§ **QUOTED PASSAGE**:
━━━━━━━━━━━━━━━━

Fake or News? Individual Differences in the Detection of Deepfake Videos

Background

Realistic fake videos generated through artificial intelligence (AI) (known as deepfakes) are a relatively new and potentially dangerous form of online disinformation, challenging our trust in visual information as a reliable indicator of truth. Much research in recent years has focused on the development of AI methods of deepfake detection; human ability to detect deepfakes, however, remains almost entirely unexplored. Recent studies have explored the influence of personality on both visual and auditory perception. Higher trait-level positive schizotypy has been found to be associated with poorer performance in visual discrimination tasks involving noisy stimuli.

Research Questions / Hypotheses

We used a video stimulus set drawn from the Deepfake Detection Challenge database to investigate (1) the extent to which humans can detect state of the art deepfakes; and (2) whether personality influences the ability to do so. We hypothesised that higher positive schizotypy would be associated with poorer detection performance.

Participants

104 participants undertook the study. Pairwise exclusion was applied to participants who had viewed less than 80% of the stimuli in the pairs and/or singles detection tasks. On this basis, one participant was excluded from singles analyses and six from the pairs analyses.

Methods

Participants completed a 60 minute online survey. First they were asked to identify the fake in pairs of videos (10 in total) comprising an original and its manipulated version; and secondly they were asked to indicate whether single videos (50 in total) were real or fake. Participants completed the BFAS as a measure of the Big 5 personality dimensions, and the short O-LIFE as a measure of trait-level schizotypal sub-types.

━━━━━━━━━━━━━━━━

§ **DATA LISTING**:
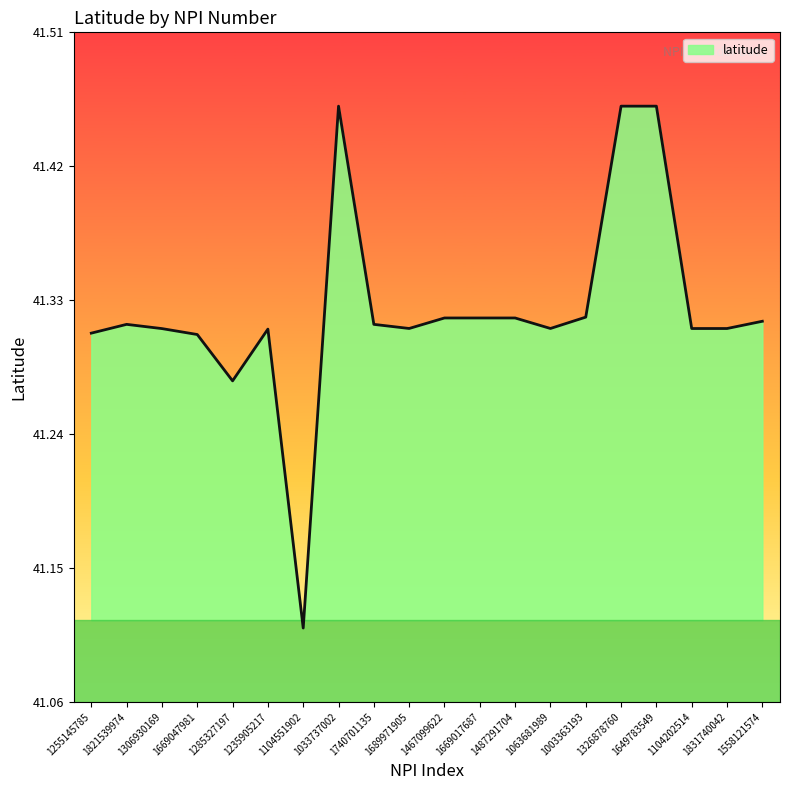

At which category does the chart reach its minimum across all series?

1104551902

━━━━━━━━━━━━━━━━

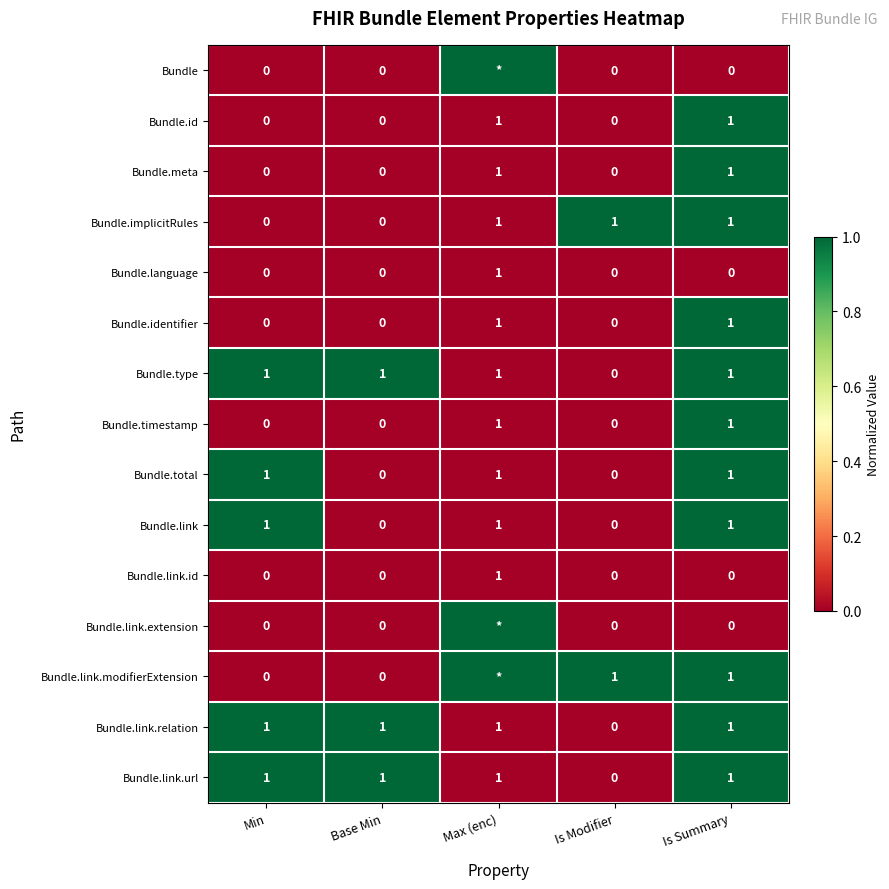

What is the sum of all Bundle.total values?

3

━━━━━━━━━━━━━━━━

§ **YOUR TASKS**:
1. How many participants took part in the deepfake detection study?
2. Reproduce the deepfake study from "We used a video" to "poorer detection performance.".

§ **ANSWERS TO THE PROBLEMS**:
1. 104 participants took part.

2.
We used a video stimulus set drawn from the Deepfake Detection Challenge database to investigate (1) the extent to which humans can detect state of the art deepfakes; and (2) whether personality influences the ability to do so. We hypothesised that higher positive schizotypy would be associated with poorer detection performance.